As always, with two processes, you would like to allow some kind of communication between them.

My first take was to use FIFO files, but this approach did not work out on multiple API requests made to the Flask app. I did not want to spend too much time on debugging, so I decided to use something more reliable. My choice was ØMQ for which (guess what) there is also an excellent Python library.

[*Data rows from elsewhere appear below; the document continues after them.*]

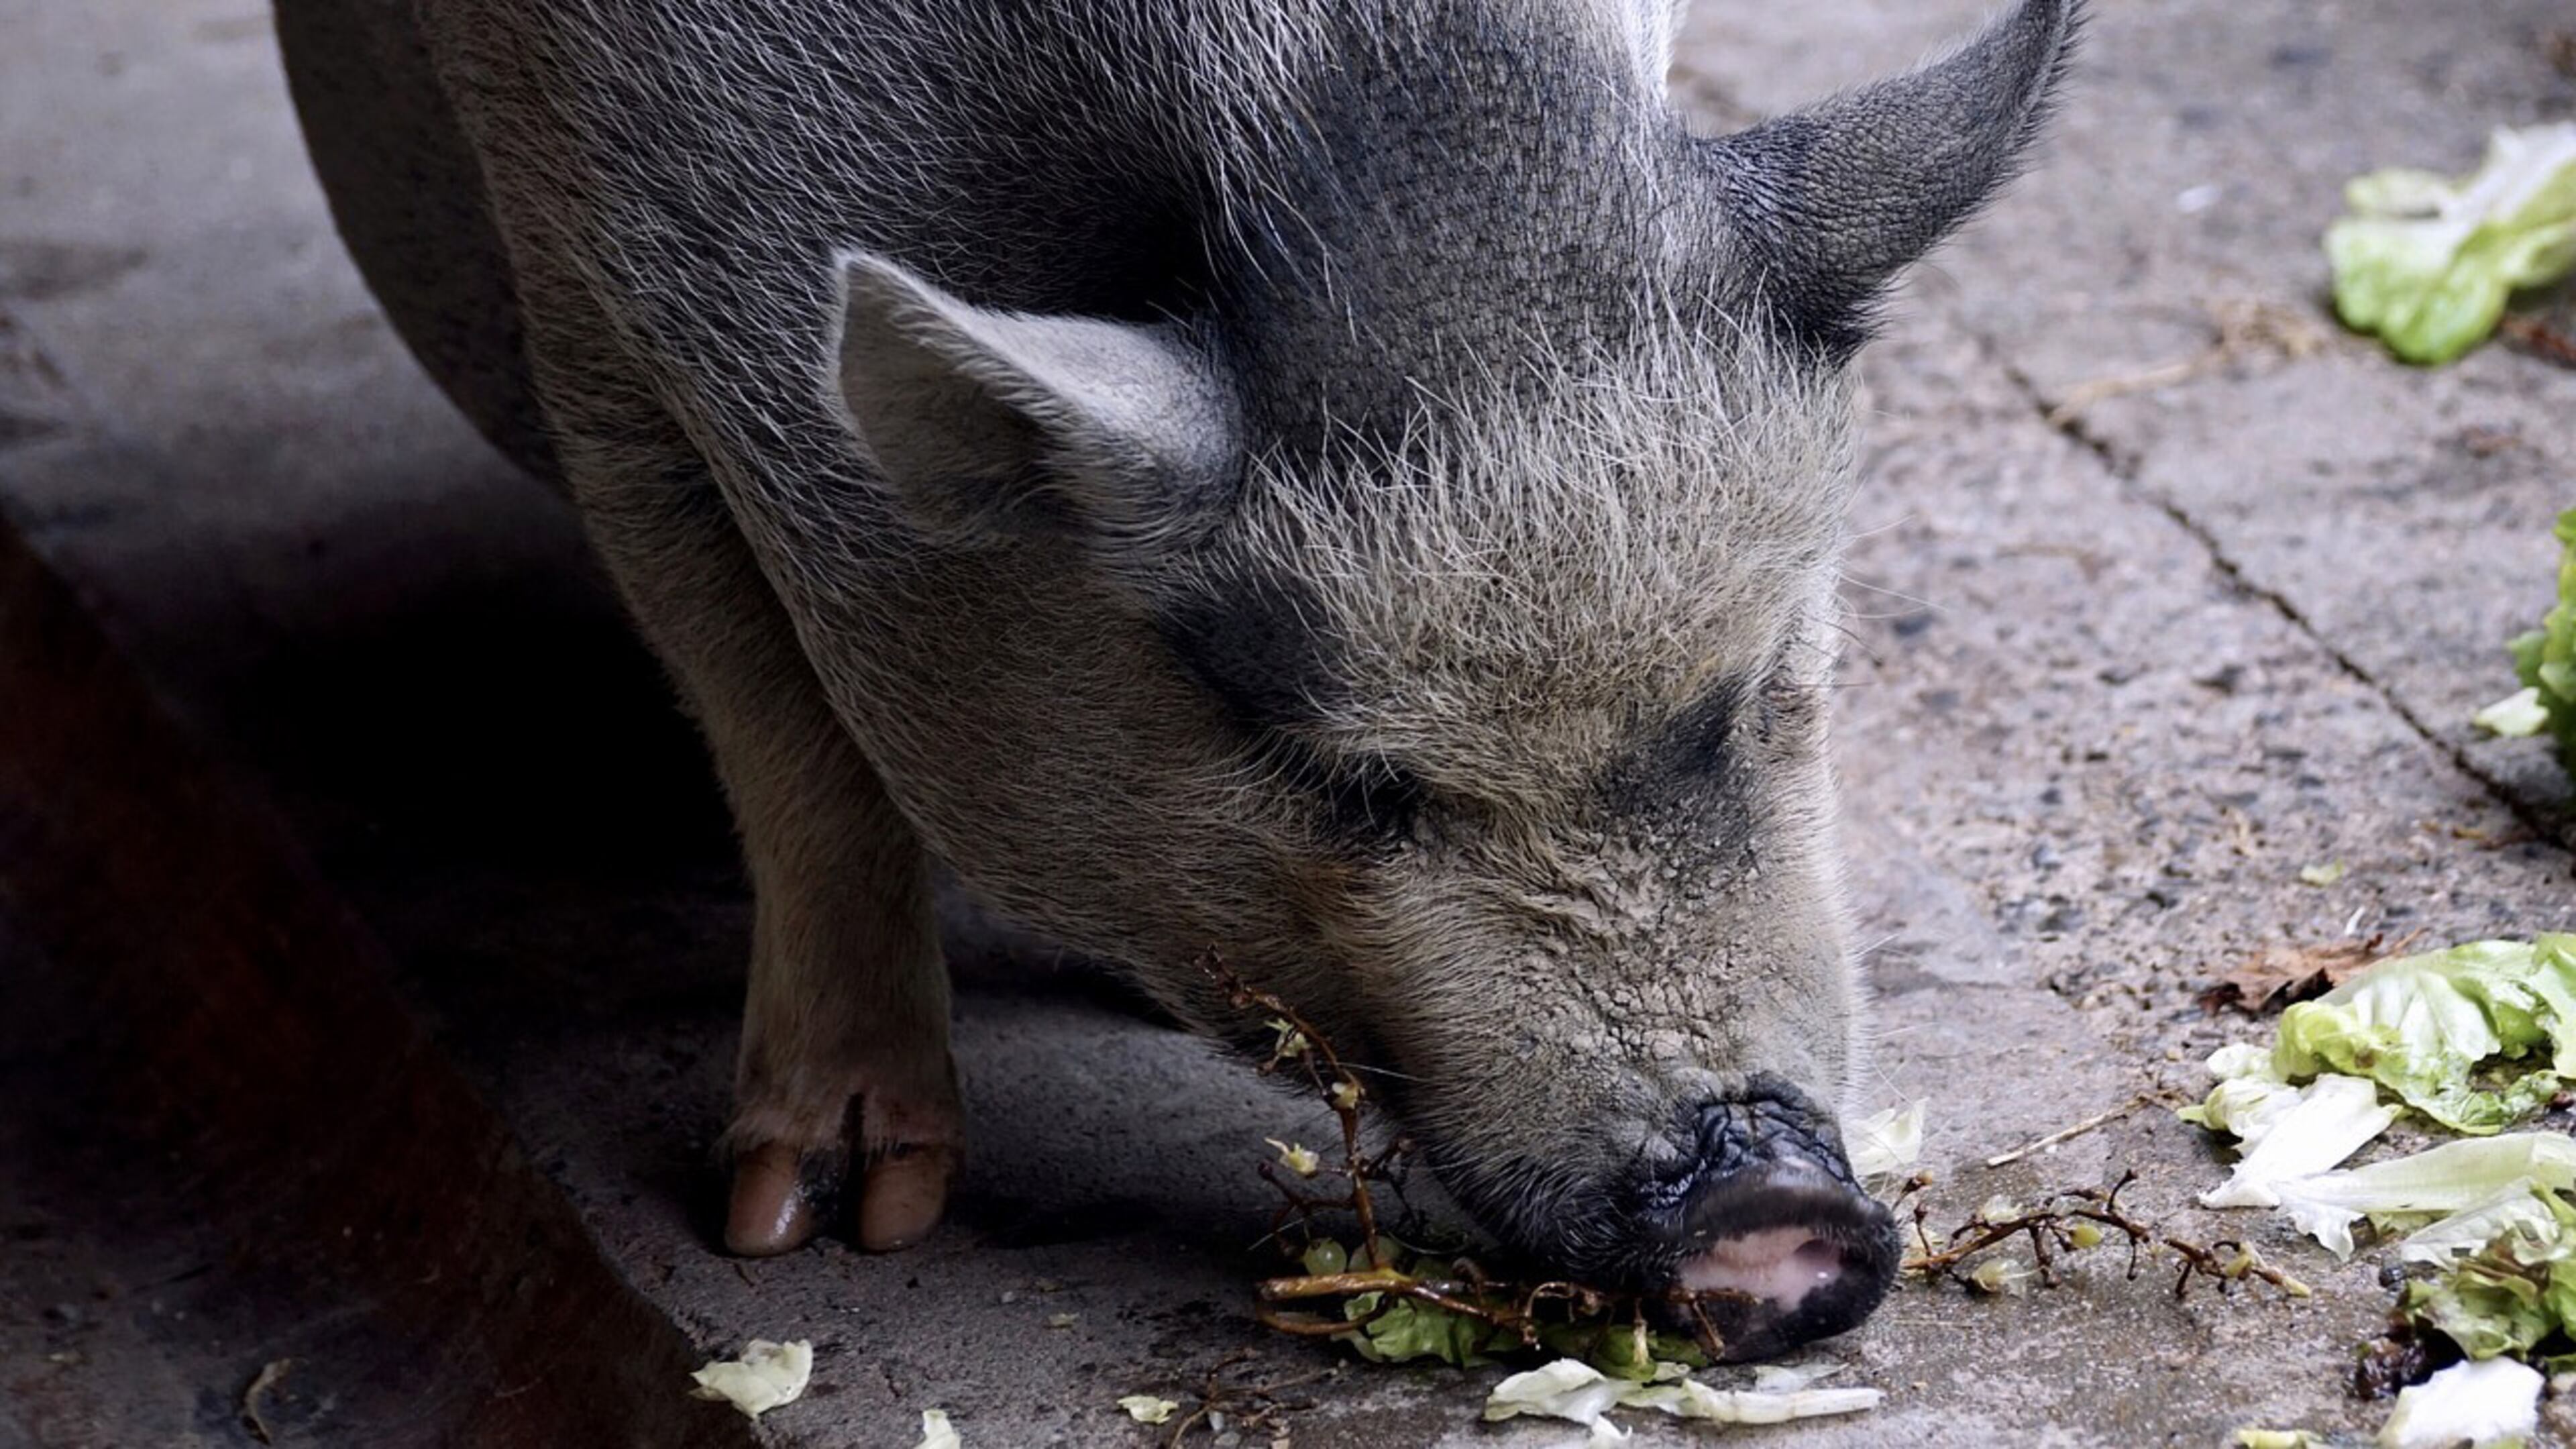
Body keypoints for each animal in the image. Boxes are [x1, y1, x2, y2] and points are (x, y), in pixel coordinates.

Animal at [275, 0, 2077, 1359]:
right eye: (1343, 776)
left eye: (1762, 680)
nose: (1772, 1205)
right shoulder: (590, 305)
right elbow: (788, 740)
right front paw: (815, 1225)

Equipped with all those tools I've managed to prepare, firstly Flask API app

from flask import Flask, jsonify, request
import zmq

app = Flask(__name__)

@app.route('/')
def word2vec():
    w = request.args['word']
    if w is None:
        return
    context = zmq.Context()
    socket = context.socket(zmq.REQ)
    socket.connect('tcp://127.0.0.1:5555')
    socket.send_string(w)
    resp = socket.recv_pyobj()
    try:
        return jsonify(resp)
    except Exception as e:
        return jsonify([])

@app.errorhandler(404)
def pageNotFound(error):
    return "page not found"

@app.errorhandler(500)
def raiseError(error):
    return error

if __name__ == '__main__':
    app.run(debug=True)

as well as daemonized model receiver

#!/usr/bin/env python3

import zmq
import os
from gensim.models import Word2Vec

model = Word2Vec.load("model/model.wv")

context = zmq.Context()
socket = context.socket(zmq.REP)
socket.bind('tcp://127.0.0.1:5555')

while True:
    msg = socket.recv()
    try:
        resp = model.wv.most_similar(positive=[msg.decode('utf-8')], topn=7)
    except Exception as e:
        resp = []
    socket.send_pyobj(resp)

The final result can be seen here: https://findn.name

Summary and next steps

This side project was a lot of fun, mostly thanks to the data science part of it. I have not written any low-level algorithmic code to train the model (as I've used already existing library). Nevertheless, it was still a great experience to see how those algorithms can “learn” about the meaning of words in a human sense only by using a small subset of data. And how such a model can be deployed on a hosted server outside the Jupyter Notebook environment.

The next step probably would involve improvements to the model itself and experiment with different data sets.

Overall, it was a successful side project. Fun for sure!